Henric Krawczynski, of Washington University in St. Louis, USA, has previously used the material in space telescopes tethered to high-altitude balloons.

Those detectors can to capture X-rays emitted by both neutron stars and plasma around black holes.

Professor Krawczynski needs very thin pieces of CZT, 0.8 mm, for his telescopes, as this helps reduce the amount of background radiation they pick up, allowing for a clearer signal.

“We would like to buy 17 new detectors,” he says. “It’s really difficult to get them thin.”

Kromek couldn't help him because, according to Basu, his company is currently in high demand. “We support many research organizations,” he adds. “It’s very difficult for us to do a hundred different things. Each research project requires a very particular type of detector structure.”

For Krawczynski, it’s not a crisis: he says he could use CZT he has from previous research or cadmium telluride, an alternative, for his next mission.

However, there are more serious problems at the moment.

The next mission was supposed to launch from Antarctica in December, but “all the dates are changing,” says Krawczynski, due to the US government shutdown in November.

Many other scientists use CZT.

In the UK, a major upgrade of the Diamond Light Source research center in Oxfordshire will improve its capabilities by installing CZT-based detectors.

Diamond Light Source is a synchrotron that fires electrons around a giant ring at near-light speed.
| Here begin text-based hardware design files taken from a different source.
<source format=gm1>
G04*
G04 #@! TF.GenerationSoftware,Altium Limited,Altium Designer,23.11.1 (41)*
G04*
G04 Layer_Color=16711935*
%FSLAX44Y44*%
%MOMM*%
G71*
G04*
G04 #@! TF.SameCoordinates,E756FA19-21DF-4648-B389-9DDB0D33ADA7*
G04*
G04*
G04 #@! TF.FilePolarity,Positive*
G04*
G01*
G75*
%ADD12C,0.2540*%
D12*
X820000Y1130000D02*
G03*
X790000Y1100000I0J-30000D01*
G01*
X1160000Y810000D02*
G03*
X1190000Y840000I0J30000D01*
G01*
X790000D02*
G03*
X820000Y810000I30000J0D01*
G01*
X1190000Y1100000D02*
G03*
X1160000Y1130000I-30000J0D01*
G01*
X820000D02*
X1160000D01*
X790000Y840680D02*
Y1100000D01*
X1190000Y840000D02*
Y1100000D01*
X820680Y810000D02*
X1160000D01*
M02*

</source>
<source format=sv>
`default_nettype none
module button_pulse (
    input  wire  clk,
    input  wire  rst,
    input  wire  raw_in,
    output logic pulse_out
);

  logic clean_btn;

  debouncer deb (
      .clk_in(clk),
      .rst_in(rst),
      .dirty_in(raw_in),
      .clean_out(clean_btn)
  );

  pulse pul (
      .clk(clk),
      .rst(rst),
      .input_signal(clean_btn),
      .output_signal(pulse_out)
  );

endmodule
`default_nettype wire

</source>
The magnets cause these electrons, as they whizz past, to lose energy in the form of X-rays, and these are directed from the ring into beams of light to, for example, analyze materials. Some recent experiments have involved analyzing impurities in aluminum during its melting. A better understanding of these impurities could help improve recycled forms of the metal.
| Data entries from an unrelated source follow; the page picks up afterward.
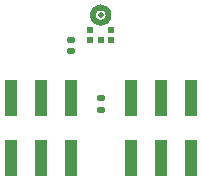
<source format=gts>
%TF.GenerationSoftware,KiCad,Pcbnew,(5.99.0-11065-g2a3d8e22b6)*%
%TF.CreationDate,2021-07-07T11:59:56+01:00*%
%TF.ProjectId,NB3_ear,4e42335f-6561-4722-9e6b-696361645f70,0.0.1*%
%TF.SameCoordinates,Original*%
%TF.FileFunction,Soldermask,Top*%
%TF.FilePolarity,Negative*%
%FSLAX46Y46*%
G04 Gerber Fmt 4.6, Leading zero omitted, Abs format (unit mm)*
G04 Created by KiCad (PCBNEW (5.99.0-11065-g2a3d8e22b6)) date 2021-07-07 11:59:56*
%MOMM*%
%LPD*%
G01*
G04 APERTURE LIST*
G04 Aperture macros list*
%AMRoundRect*
0 Rectangle with rounded corners*
0 $1 Rounding radius*
0 $2 $3 $4 $5 $6 $7 $8 $9 X,Y pos of 4 corners*
0 Add a 4 corners polygon primitive as box body*
4,1,4,$2,$3,$4,$5,$6,$7,$8,$9,$2,$3,0*
0 Add four circle primitives for the rounded corners*
1,1,$1+$1,$2,$3*
1,1,$1+$1,$4,$5*
1,1,$1+$1,$6,$7*
1,1,$1+$1,$8,$9*
0 Add four rect primitives between the rounded corners*
20,1,$1+$1,$2,$3,$4,$5,0*
20,1,$1+$1,$4,$5,$6,$7,0*
20,1,$1+$1,$6,$7,$8,$9,0*
20,1,$1+$1,$8,$9,$2,$3,0*%
G04 Aperture macros list end*
%ADD10C,0.500000*%
%ADD11R,1.000000X3.150000*%
%ADD12C,0.500000*%
%ADD13R,0.600000X0.522000*%
%ADD14RoundRect,0.140000X-0.170000X0.140000X-0.170000X-0.140000X0.170000X-0.140000X0.170000X0.140000X0*%
%ADD15RoundRect,0.135000X0.185000X-0.135000X0.185000X0.135000X-0.185000X0.135000X-0.185000X-0.135000X0*%
G04 APERTURE END LIST*
D10*
%TO.C,MK1*%
X151745000Y-100201000D02*
G75*
G03*
X151745000Y-100201000I-665000J0D01*
G01*
%TD*%
D11*
%TO.C,J2*%
X153620000Y-112275000D03*
X153620000Y-107225000D03*
X156160000Y-112275000D03*
X156160000Y-107225000D03*
X158700000Y-112275000D03*
X158700000Y-107225000D03*
%TD*%
D12*
%TO.C,MK1*%
X151080000Y-100201000D03*
D13*
X151080000Y-102275000D03*
X150180000Y-102275000D03*
X150180000Y-101453000D03*
X151980000Y-101453000D03*
X151980000Y-102275000D03*
%TD*%
D14*
%TO.C,C1*%
X148540000Y-102275000D03*
X148540000Y-103235000D03*
%TD*%
D15*
%TO.C,R1*%
X151080000Y-108255000D03*
X151080000Y-107235000D03*
%TD*%
D11*
%TO.C,J1*%
X143460000Y-112300000D03*
X143460000Y-107250000D03*
X146000000Y-112300000D03*
X146000000Y-107250000D03*
X148540000Y-112300000D03*
X148540000Y-107250000D03*
%TD*%
M02*

</source>
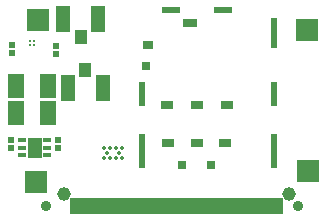
<source format=gbr>
G04 #@! TF.GenerationSoftware,KiCad,Pcbnew,(5.1.6)-1*
G04 #@! TF.CreationDate,2021-09-25T22:06:40+02:00*
G04 #@! TF.ProjectId,nrfmodule,6e72666d-6f64-4756-9c65-2e6b69636164,rev?*
G04 #@! TF.SameCoordinates,Original*
G04 #@! TF.FileFunction,Soldermask,Top*
G04 #@! TF.FilePolarity,Negative*
%FSLAX46Y46*%
G04 Gerber Fmt 4.6, Leading zero omitted, Abs format (unit mm)*
G04 Created by KiCad (PCBNEW (5.1.6)-1) date 2021-09-25 22:06:40*
%MOMM*%
%LPD*%
G01*
G04 APERTURE LIST*
%ADD10C,0.010000*%
%ADD11R,1.100000X1.150000*%
%ADD12R,1.150000X2.300000*%
%ADD13R,0.540000X0.570000*%
%ADD14R,1.320000X2.020000*%
%ADD15R,1.200000X1.800000*%
%ADD16R,0.700000X0.450000*%
%ADD17R,1.825000X1.825000*%
%ADD18C,0.280000*%
%ADD19R,0.700000X0.700000*%
%ADD20R,0.550000X3.000000*%
%ADD21R,0.550000X2.000000*%
%ADD22R,0.550000X2.500000*%
%ADD23R,1.500000X0.600000*%
%ADD24R,0.850000X0.800000*%
%ADD25R,1.300000X0.750000*%
%ADD26R,0.800000X0.800000*%
%ADD27R,1.000000X0.800000*%
%ADD28C,0.350000*%
%ADD29C,1.167000*%
%ADD30C,0.913000*%
G04 APERTURE END LIST*
D10*
G04 #@! TO.C,Edge_Connect1*
G36*
X146377000Y-110000000D02*
G01*
X144903000Y-110000000D01*
X144903000Y-108780000D01*
X146377000Y-108780000D01*
X146377000Y-110000000D01*
G37*
X146377000Y-110000000D02*
X144903000Y-110000000D01*
X144903000Y-108780000D01*
X146377000Y-108780000D01*
X146377000Y-110000000D01*
G36*
X147647000Y-110000000D02*
G01*
X146173000Y-110000000D01*
X146173000Y-108780000D01*
X147647000Y-108780000D01*
X147647000Y-110000000D01*
G37*
X147647000Y-110000000D02*
X146173000Y-110000000D01*
X146173000Y-108780000D01*
X147647000Y-108780000D01*
X147647000Y-110000000D01*
G36*
X148917000Y-110000000D02*
G01*
X147443000Y-110000000D01*
X147443000Y-108780000D01*
X148917000Y-108780000D01*
X148917000Y-110000000D01*
G37*
X148917000Y-110000000D02*
X147443000Y-110000000D01*
X147443000Y-108780000D01*
X148917000Y-108780000D01*
X148917000Y-110000000D01*
G36*
X150187000Y-110000000D02*
G01*
X148713000Y-110000000D01*
X148713000Y-108780000D01*
X150187000Y-108780000D01*
X150187000Y-110000000D01*
G37*
X150187000Y-110000000D02*
X148713000Y-110000000D01*
X148713000Y-108780000D01*
X150187000Y-108780000D01*
X150187000Y-110000000D01*
G36*
X151457000Y-110000000D02*
G01*
X149983000Y-110000000D01*
X149983000Y-108780000D01*
X151457000Y-108780000D01*
X151457000Y-110000000D01*
G37*
X151457000Y-110000000D02*
X149983000Y-110000000D01*
X149983000Y-108780000D01*
X151457000Y-108780000D01*
X151457000Y-110000000D01*
G36*
X152727000Y-110000000D02*
G01*
X151253000Y-110000000D01*
X151253000Y-108780000D01*
X152727000Y-108780000D01*
X152727000Y-110000000D01*
G37*
X152727000Y-110000000D02*
X151253000Y-110000000D01*
X151253000Y-108780000D01*
X152727000Y-108780000D01*
X152727000Y-110000000D01*
G36*
X153997000Y-110000000D02*
G01*
X152523000Y-110000000D01*
X152523000Y-108780000D01*
X153997000Y-108780000D01*
X153997000Y-110000000D01*
G37*
X153997000Y-110000000D02*
X152523000Y-110000000D01*
X152523000Y-108780000D01*
X153997000Y-108780000D01*
X153997000Y-110000000D01*
G36*
X155267000Y-110000000D02*
G01*
X153793000Y-110000000D01*
X153793000Y-108780000D01*
X155267000Y-108780000D01*
X155267000Y-110000000D01*
G37*
X155267000Y-110000000D02*
X153793000Y-110000000D01*
X153793000Y-108780000D01*
X155267000Y-108780000D01*
X155267000Y-110000000D01*
G36*
X156537000Y-110000000D02*
G01*
X155063000Y-110000000D01*
X155063000Y-108780000D01*
X156537000Y-108780000D01*
X156537000Y-110000000D01*
G37*
X156537000Y-110000000D02*
X155063000Y-110000000D01*
X155063000Y-108780000D01*
X156537000Y-108780000D01*
X156537000Y-110000000D01*
G36*
X157807000Y-110000000D02*
G01*
X156333000Y-110000000D01*
X156333000Y-108780000D01*
X157807000Y-108780000D01*
X157807000Y-110000000D01*
G37*
X157807000Y-110000000D02*
X156333000Y-110000000D01*
X156333000Y-108780000D01*
X157807000Y-108780000D01*
X157807000Y-110000000D01*
G36*
X159077000Y-110000000D02*
G01*
X157603000Y-110000000D01*
X157603000Y-108780000D01*
X159077000Y-108780000D01*
X159077000Y-110000000D01*
G37*
X159077000Y-110000000D02*
X157603000Y-110000000D01*
X157603000Y-108780000D01*
X159077000Y-108780000D01*
X159077000Y-110000000D01*
G36*
X160347000Y-110000000D02*
G01*
X158873000Y-110000000D01*
X158873000Y-108780000D01*
X160347000Y-108780000D01*
X160347000Y-110000000D01*
G37*
X160347000Y-110000000D02*
X158873000Y-110000000D01*
X158873000Y-108780000D01*
X160347000Y-108780000D01*
X160347000Y-110000000D01*
G36*
X161617000Y-110000000D02*
G01*
X160143000Y-110000000D01*
X160143000Y-108780000D01*
X161617000Y-108780000D01*
X161617000Y-110000000D01*
G37*
X161617000Y-110000000D02*
X160143000Y-110000000D01*
X160143000Y-108780000D01*
X161617000Y-108780000D01*
X161617000Y-110000000D01*
G36*
X162887000Y-110000000D02*
G01*
X161413000Y-110000000D01*
X161413000Y-108780000D01*
X162887000Y-108780000D01*
X162887000Y-110000000D01*
G37*
X162887000Y-110000000D02*
X161413000Y-110000000D01*
X161413000Y-108780000D01*
X162887000Y-108780000D01*
X162887000Y-110000000D01*
G04 #@! TD*
D11*
G04 #@! TO.C,U.FL2*
X146225000Y-97875000D03*
D12*
X144750000Y-99400000D03*
X147700000Y-99400000D03*
G04 #@! TD*
D13*
G04 #@! TO.C,1uF1*
X140030000Y-95825000D03*
X140030000Y-96495000D03*
G04 #@! TD*
G04 #@! TO.C,1uF2*
X143740000Y-95855000D03*
X143740000Y-96525000D03*
G04 #@! TD*
G04 #@! TO.C,1uF3*
X139920000Y-104495000D03*
X139920000Y-103825000D03*
G04 #@! TD*
G04 #@! TO.C,1uF4*
X143920000Y-104520000D03*
X143920000Y-103850000D03*
G04 #@! TD*
D14*
G04 #@! TO.C,220uF1*
X140340000Y-101550000D03*
X143040000Y-101550000D03*
G04 #@! TD*
G04 #@! TO.C,220uF2*
X140320000Y-99240000D03*
X143020000Y-99240000D03*
G04 #@! TD*
D15*
G04 #@! TO.C,5.0V1*
X141920000Y-104500000D03*
D16*
X142970000Y-103850000D03*
X142970000Y-104500000D03*
X142970000Y-105150000D03*
X140870000Y-105150000D03*
X140870000Y-104500000D03*
X140870000Y-103850000D03*
G04 #@! TD*
D17*
G04 #@! TO.C,5V+1*
X142030000Y-107360000D03*
G04 #@! TD*
G04 #@! TO.C,GND1*
X142180000Y-93700000D03*
G04 #@! TD*
D18*
G04 #@! TO.C,IC1*
X141545000Y-95465000D03*
X141895000Y-95465000D03*
X141545000Y-95815000D03*
X141895000Y-95815000D03*
G04 #@! TD*
D19*
G04 #@! TO.C,NANOSIM1*
X154410000Y-105930000D03*
X156850000Y-105930000D03*
D20*
X162185000Y-104780000D03*
D21*
X162185000Y-99930000D03*
D22*
X162185000Y-94780000D03*
D23*
X157830000Y-92830000D03*
X153430000Y-92830000D03*
D24*
X151535000Y-95780000D03*
D21*
X151035000Y-99930000D03*
D20*
X151035000Y-104780000D03*
D25*
X155080000Y-93905000D03*
D26*
X151360000Y-97580000D03*
D27*
X153090000Y-100910000D03*
X155630000Y-100910000D03*
X158170000Y-100910000D03*
X153190000Y-104080000D03*
X155630000Y-104080000D03*
X158070000Y-104080000D03*
G04 #@! TD*
D17*
G04 #@! TO.C,RX1*
X165060000Y-106460000D03*
G04 #@! TD*
D28*
G04 #@! TO.C,SIMESDPROTECT1*
X147790000Y-104525000D03*
X148290000Y-104525000D03*
X148790000Y-104525000D03*
X149290000Y-104525000D03*
X148040000Y-104960000D03*
X149040000Y-104960000D03*
X147790000Y-105395000D03*
X148290000Y-105395000D03*
X148790000Y-105395000D03*
X149290000Y-105395000D03*
G04 #@! TD*
D17*
G04 #@! TO.C,TX1*
X165000000Y-94560000D03*
G04 #@! TD*
D11*
G04 #@! TO.C,U.FL1*
X145815000Y-95125000D03*
D12*
X147290000Y-93600000D03*
X144340000Y-93600000D03*
G04 #@! TD*
D29*
G04 #@! TO.C,Edge_Connect1*
X144370000Y-108399000D03*
D30*
X142871000Y-109390000D03*
X164182000Y-109390000D03*
D29*
X163420000Y-108399000D03*
G04 #@! TD*
M02*

</source>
With the Diamond Light Source upgrade, scheduled for completion in 2030, the X-rays produced will be significantly brighter, meaning existing sensors will be unable to detect them properly.

“There’s no point in spending all this money upgrading these facilities if you can’t detect the light they produce,” says Matt Veale, leader of the detector development group at the Science and Technology Facilities Council, a stakeholder in Diamond Light Source.

That’s why CZT is the material of choice here as well.